夏興行の本命、「真夏の方程式」が、6月29日から公開され、数字上では大ヒットのスタートを見せた。29、30日の2日間では、全国動員36万3451人・興収4億6499万2250円を記録した。ただ、 “ガリレオ” の前作「容疑者Xの献身」(08年、興収49億2千万円)のスタート成績は、超えられなかった。
「容疑者Xの献身」は、少し特異な興行展開を見せた。2週目以降の落ちが少なく、その勢いのままに50億円近くまでもっていった。「踊る大捜査線」や「海猿」のようなフジテレビ得意のイベントムービーとは違って、最初から “かぶる” ことはなかった。ここが、重要である。じわりじわりと口コミを伴っていくパターンで、おそらく今回も、それに近い展開になるのではとの推測もできる。
映画を見て、私は非常に興味深い作品との印象をもった。例によって、この手の娯楽作品には容赦のない新聞批評では、ボロクソに近い酷評のところもあったが、それはそれとして、私には十分にチャレンジングな作品のように映った。
スペクタクルやアクション描写が主体となるイベントムービーからの脱却が、本作にはっきりと見てとれたからである。謎解き、サスペンスに、感動を振りまく物語の展開のなかに、今日的なテーマが、しっかりと配置されていた。

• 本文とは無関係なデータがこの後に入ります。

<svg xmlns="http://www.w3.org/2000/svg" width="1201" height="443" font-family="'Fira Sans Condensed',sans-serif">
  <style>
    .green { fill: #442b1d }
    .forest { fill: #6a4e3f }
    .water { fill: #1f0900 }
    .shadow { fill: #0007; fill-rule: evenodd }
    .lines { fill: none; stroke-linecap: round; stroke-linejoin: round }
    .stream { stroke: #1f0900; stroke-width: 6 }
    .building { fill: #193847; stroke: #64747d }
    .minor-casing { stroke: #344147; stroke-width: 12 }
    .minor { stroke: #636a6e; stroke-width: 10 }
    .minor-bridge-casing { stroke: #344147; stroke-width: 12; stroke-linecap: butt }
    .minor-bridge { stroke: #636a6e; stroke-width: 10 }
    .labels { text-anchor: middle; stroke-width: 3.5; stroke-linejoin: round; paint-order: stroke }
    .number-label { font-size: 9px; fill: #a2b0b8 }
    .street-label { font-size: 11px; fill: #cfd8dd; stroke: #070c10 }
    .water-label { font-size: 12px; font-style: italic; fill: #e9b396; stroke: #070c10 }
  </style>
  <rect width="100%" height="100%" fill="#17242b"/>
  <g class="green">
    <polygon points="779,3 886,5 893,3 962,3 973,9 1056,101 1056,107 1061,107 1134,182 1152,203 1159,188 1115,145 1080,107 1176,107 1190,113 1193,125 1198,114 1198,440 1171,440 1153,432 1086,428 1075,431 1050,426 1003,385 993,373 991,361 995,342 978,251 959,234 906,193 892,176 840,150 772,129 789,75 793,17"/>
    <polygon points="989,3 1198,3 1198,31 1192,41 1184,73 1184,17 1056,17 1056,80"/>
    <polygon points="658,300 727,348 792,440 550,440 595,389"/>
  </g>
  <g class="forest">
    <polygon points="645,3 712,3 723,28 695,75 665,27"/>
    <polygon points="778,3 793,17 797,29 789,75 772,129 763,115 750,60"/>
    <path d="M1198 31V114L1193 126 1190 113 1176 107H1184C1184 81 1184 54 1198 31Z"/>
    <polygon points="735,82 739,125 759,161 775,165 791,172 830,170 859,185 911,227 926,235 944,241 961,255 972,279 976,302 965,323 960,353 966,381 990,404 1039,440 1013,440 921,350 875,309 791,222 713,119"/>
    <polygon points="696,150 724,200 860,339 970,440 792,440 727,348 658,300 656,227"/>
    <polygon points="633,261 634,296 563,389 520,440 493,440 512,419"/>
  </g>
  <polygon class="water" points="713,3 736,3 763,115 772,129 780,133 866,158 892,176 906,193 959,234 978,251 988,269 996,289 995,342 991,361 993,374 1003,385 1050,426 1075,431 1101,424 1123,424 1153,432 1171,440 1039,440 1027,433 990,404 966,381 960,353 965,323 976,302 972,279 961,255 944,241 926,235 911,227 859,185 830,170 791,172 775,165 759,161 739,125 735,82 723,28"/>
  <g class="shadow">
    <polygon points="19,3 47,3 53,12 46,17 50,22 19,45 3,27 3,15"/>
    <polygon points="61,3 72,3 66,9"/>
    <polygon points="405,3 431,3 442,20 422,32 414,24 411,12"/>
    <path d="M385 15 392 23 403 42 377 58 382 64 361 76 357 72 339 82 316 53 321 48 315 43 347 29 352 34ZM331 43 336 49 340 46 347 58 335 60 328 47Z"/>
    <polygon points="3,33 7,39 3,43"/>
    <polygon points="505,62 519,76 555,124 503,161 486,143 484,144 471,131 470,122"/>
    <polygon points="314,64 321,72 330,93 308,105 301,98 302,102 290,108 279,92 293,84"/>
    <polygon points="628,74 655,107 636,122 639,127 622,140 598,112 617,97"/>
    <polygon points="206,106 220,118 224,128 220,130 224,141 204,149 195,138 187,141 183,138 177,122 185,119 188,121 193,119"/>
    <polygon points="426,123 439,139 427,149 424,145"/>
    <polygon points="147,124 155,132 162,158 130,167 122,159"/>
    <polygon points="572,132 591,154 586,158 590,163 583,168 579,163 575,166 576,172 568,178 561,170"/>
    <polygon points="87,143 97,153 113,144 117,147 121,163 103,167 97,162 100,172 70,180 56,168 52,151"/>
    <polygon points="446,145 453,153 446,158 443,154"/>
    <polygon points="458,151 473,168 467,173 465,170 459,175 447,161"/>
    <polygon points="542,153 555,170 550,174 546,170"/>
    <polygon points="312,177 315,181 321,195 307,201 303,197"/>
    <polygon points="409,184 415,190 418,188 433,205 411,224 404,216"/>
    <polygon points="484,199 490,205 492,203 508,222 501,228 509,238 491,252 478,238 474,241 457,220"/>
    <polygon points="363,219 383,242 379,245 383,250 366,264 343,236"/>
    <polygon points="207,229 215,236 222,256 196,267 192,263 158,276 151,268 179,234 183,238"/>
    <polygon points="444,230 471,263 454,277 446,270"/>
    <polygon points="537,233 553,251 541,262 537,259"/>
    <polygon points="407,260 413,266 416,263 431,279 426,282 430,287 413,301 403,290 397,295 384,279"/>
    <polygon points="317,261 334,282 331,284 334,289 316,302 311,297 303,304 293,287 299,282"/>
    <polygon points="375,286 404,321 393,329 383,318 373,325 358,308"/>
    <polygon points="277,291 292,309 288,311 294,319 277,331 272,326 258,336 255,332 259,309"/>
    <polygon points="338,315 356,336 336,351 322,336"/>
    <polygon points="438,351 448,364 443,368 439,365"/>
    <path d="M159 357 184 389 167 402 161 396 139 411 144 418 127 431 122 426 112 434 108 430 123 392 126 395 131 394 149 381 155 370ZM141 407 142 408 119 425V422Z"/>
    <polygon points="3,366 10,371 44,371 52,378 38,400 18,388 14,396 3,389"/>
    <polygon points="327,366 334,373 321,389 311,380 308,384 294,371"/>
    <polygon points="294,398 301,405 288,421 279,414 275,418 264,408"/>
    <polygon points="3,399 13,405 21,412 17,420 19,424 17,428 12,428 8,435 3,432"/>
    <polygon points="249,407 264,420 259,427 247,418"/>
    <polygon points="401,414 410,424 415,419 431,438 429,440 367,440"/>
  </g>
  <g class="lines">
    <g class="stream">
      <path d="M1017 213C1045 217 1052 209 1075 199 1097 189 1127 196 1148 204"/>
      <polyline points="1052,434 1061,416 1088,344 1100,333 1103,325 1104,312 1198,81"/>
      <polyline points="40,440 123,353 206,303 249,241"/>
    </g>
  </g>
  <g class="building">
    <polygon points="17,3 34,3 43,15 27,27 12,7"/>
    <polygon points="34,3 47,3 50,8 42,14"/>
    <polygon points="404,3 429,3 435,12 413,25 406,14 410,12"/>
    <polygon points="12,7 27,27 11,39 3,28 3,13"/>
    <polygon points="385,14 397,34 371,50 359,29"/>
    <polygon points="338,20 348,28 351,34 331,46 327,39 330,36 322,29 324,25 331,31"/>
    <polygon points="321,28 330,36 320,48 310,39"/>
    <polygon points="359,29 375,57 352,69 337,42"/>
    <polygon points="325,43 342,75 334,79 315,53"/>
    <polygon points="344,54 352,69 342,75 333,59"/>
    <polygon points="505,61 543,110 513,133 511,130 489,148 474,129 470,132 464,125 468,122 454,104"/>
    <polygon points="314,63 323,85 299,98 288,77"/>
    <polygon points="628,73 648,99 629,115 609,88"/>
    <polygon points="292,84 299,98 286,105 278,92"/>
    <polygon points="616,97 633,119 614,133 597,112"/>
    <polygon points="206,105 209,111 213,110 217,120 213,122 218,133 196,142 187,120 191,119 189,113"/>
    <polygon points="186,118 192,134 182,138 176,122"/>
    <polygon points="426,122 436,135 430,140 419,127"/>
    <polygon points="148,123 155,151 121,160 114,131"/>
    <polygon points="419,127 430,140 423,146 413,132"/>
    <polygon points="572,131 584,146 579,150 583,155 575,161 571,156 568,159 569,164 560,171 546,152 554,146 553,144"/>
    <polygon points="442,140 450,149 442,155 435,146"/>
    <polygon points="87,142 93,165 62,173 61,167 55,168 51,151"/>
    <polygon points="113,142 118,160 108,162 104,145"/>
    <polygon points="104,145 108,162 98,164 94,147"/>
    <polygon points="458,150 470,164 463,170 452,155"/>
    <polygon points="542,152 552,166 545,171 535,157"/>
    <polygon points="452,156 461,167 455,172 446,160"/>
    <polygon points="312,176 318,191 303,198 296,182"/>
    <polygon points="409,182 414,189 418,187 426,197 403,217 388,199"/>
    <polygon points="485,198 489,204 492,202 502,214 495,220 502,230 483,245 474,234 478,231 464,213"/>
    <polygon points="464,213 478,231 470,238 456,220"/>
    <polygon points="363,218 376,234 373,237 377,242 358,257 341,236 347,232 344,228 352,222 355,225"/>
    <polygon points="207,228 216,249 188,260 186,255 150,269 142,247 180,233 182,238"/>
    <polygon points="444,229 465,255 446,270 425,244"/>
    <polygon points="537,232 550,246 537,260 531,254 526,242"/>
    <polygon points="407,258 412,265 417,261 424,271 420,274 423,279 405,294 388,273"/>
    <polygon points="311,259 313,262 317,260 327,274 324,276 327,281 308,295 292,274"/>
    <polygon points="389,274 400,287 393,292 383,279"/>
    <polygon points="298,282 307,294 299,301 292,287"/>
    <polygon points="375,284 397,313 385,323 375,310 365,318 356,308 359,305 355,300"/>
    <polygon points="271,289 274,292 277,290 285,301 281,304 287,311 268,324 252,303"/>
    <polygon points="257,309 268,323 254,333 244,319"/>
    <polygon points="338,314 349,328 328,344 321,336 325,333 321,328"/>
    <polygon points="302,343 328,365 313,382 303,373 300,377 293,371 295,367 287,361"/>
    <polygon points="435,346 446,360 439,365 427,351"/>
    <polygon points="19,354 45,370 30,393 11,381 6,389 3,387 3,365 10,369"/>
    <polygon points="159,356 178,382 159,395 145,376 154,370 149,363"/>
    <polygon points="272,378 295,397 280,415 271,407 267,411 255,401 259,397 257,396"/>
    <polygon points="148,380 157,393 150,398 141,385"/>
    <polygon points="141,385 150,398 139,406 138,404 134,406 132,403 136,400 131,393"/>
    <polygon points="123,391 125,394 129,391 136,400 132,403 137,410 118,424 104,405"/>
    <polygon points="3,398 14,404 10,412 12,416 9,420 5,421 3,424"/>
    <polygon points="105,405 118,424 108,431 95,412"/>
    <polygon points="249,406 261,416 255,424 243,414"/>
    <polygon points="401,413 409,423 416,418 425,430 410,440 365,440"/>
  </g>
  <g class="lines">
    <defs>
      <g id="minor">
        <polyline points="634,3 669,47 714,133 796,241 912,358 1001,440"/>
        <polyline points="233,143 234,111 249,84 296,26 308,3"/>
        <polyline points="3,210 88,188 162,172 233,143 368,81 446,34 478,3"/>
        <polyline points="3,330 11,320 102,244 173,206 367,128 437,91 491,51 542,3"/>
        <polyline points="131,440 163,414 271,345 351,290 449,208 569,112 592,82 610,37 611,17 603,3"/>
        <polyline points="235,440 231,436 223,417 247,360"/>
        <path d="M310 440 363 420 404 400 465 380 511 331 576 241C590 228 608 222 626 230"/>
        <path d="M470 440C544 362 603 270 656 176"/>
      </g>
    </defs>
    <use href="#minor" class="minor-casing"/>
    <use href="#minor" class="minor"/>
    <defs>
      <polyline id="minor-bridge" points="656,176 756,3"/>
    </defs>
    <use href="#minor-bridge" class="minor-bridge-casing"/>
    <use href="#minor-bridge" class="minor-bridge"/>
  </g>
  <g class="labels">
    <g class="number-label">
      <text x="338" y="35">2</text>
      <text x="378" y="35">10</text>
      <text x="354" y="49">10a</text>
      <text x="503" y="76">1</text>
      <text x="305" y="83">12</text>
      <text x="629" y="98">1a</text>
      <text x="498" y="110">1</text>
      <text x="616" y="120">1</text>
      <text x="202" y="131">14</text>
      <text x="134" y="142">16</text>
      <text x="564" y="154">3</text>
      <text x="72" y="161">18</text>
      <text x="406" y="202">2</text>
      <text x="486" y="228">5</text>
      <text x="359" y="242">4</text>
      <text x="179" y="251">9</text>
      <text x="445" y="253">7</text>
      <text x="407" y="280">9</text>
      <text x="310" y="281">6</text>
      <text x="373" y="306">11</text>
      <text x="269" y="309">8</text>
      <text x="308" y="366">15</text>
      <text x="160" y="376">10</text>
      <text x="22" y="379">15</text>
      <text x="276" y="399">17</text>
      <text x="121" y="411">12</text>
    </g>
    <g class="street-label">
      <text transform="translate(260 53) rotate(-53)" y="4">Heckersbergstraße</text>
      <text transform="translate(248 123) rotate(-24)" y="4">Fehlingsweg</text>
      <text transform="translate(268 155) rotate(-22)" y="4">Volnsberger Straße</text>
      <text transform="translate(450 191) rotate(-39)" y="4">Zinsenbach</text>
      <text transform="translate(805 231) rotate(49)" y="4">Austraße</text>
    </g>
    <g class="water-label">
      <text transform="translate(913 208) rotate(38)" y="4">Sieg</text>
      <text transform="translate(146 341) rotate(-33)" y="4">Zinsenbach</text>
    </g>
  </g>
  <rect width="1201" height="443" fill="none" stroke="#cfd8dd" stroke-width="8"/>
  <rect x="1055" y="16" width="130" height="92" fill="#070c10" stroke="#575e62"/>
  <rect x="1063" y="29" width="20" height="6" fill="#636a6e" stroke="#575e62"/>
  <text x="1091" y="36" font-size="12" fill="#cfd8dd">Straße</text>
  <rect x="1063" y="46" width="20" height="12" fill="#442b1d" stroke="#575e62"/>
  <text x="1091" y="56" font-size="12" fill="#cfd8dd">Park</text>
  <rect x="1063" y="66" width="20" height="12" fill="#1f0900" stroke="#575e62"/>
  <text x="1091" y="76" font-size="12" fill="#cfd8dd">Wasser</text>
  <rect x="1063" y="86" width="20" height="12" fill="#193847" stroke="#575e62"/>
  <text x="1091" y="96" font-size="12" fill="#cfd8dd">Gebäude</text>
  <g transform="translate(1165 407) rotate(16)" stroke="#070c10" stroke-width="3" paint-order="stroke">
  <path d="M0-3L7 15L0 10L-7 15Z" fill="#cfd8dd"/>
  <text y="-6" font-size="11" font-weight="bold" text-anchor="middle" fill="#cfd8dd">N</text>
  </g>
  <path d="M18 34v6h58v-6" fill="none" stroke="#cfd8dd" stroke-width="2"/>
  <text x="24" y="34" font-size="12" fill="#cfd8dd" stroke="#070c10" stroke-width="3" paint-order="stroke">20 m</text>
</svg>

事件の発端に、地域開発と自然保護の対立の構図があり、ここで物理学博士の湯川(福山雅治)は、重要な発言をする。簡略すると、「(開発の中身、自然の実態ともを)調べて知って、それから選択することが必要だ」と。これは、開発(経済の特需)=悪、自然保護=善、という二分法的思考、行動形態ではない。
現状、現実を知ることが重要なのである。ただ、映画は湯川の発言を全面的に肯定しているわけではない。自然保護強硬派の女性(杏)は、「そうした論法は問題をはぐらかす」との意見の持ち主のように見えた。残念ながら、その “対立軸” は、本筋の事件の真相が明らかになるにつれ、微妙にぼかされていくが、映画の根っこに、そのようなテーマが厳然とあったことが実に興味深い。
もちろん、こうした側面が、映画の口コミに直接つながることは難しい。だが、その実体性は希薄であろうが、映画に得も言えぬ栄養分を加味するものだ。栄養分は、全体の体質を強固にする一要素とも言っていい。それが「真夏の方程式」にはあり、イベントムービーとの違いを、私はそのあたりから認識したのである。
そうした方向性は、今後の興行とどのようにリンクしていくのか。本作への関心の所在は、そのあたりにもあると言えよう。